Et si j'ai tenu à écrire ce texte, moi qui ne m'exprime jamais publiquement, c'est parce que je tenais à remercier Madame Companeez. Depuis trois ans, je cherche vainement un scénario porteur à proposer à une chaîne. Et grâce à elle, je viens d'avoir une idée gé-niale ! Tenez-vous bien : je vais adapter La Bible en deux fois cent dix minutes. Oui ! Première époque : l’Ancien Testament ; Deuxième époque : le Nouveau ! Comment ? "Ca a déjà été fait" ? Mais pas du tout ! Ce paresseux de Cecil B. de Mille a eu beau s’y reprendre à deux fois (en 1923 et en 1956), eh bien, en trois heures, il n’a réussi à raconter que Les Dix Commandements ! Et John Huston, ce tâcheron, sa Bible (1966) qui dure trois heures elle aussi, ne va pas plus loin que la fin de la Genèse. Et ça se prend pour un cinéaste !

Vous allez voir ce que vous allez voir ! La Bible, c’est pas beaucoup plus long à nettoyer que Proust ! Et en plus, pour un scénariste, c'est la manne : on y trouve vraiment tout ! Un déluge de personnages incroyables, Sodome, Gomorrhe, de l’action, des effets spéciaux et - Un ? Non ! - deux Dieux : le Père, qu'on verra surtout dans la première partie, et le Fils dans la deuxième ! Et quand on connaît le nombre de lecteurs passés, présents et futurs dudit bouquin, vous imaginez les DVD ? Ils se vendront comme des petits pains !

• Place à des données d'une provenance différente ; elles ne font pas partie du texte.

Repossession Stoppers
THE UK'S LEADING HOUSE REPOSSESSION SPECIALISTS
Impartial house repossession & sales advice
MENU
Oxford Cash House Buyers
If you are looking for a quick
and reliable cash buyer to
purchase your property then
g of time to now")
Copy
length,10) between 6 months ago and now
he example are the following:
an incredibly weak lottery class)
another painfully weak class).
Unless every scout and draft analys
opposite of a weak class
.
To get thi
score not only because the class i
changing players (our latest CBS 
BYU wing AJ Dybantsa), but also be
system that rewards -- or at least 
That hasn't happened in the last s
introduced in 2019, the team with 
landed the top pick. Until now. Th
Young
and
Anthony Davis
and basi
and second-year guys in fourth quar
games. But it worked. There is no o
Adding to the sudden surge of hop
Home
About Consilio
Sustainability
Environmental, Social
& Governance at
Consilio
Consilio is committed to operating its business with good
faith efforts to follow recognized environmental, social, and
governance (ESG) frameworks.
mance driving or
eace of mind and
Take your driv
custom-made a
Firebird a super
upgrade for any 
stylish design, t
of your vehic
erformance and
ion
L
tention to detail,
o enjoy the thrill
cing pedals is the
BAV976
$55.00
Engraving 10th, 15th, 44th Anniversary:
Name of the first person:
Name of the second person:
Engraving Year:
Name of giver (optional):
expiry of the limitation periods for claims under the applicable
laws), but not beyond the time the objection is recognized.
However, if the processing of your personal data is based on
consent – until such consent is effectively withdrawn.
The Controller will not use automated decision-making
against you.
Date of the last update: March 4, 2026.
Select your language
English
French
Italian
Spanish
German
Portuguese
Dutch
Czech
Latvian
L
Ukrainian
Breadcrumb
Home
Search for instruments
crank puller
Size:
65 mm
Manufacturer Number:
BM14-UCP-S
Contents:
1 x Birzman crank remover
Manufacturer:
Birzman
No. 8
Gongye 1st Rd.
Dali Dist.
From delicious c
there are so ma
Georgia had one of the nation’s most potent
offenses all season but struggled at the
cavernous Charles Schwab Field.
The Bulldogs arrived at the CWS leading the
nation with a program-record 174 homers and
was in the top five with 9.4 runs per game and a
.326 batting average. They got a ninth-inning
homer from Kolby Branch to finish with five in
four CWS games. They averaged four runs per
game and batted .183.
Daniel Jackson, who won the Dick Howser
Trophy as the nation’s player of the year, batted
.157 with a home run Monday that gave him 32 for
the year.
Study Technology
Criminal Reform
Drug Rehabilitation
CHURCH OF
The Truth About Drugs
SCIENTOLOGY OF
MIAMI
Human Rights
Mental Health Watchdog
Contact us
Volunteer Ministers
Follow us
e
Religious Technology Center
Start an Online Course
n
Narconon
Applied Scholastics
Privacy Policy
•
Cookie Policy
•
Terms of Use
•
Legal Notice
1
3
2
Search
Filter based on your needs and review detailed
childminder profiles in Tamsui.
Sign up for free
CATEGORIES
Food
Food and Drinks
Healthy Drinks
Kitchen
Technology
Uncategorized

Hier, j'ai enregistré le projet détaillé - les personnages, les décors, tout ! - à la SACD et déposé mon « pitch » à France 2 ! Et, pour mettre toutes les chances de mon côté, je l'ai aussi envoyé à TF1 et à M6 (Arte, c'était pas la peine, ils n’adaptent que des romans d’écrivains allemands, donc inconnus en France.) Pour une fois que j'ai une idée gagnante, je ne voulais pas que quelqu’un me la fauche ! Bon, Nina Companeez va sûrement se mordre les doigts en réalisant... que cette idée géniale lui a filé sous le nez. Mais après tout, elle ne peut s'en prendre qu'à elle-même. C'est vrai : personne ne l'a obligée à perdre son temps avec Proust.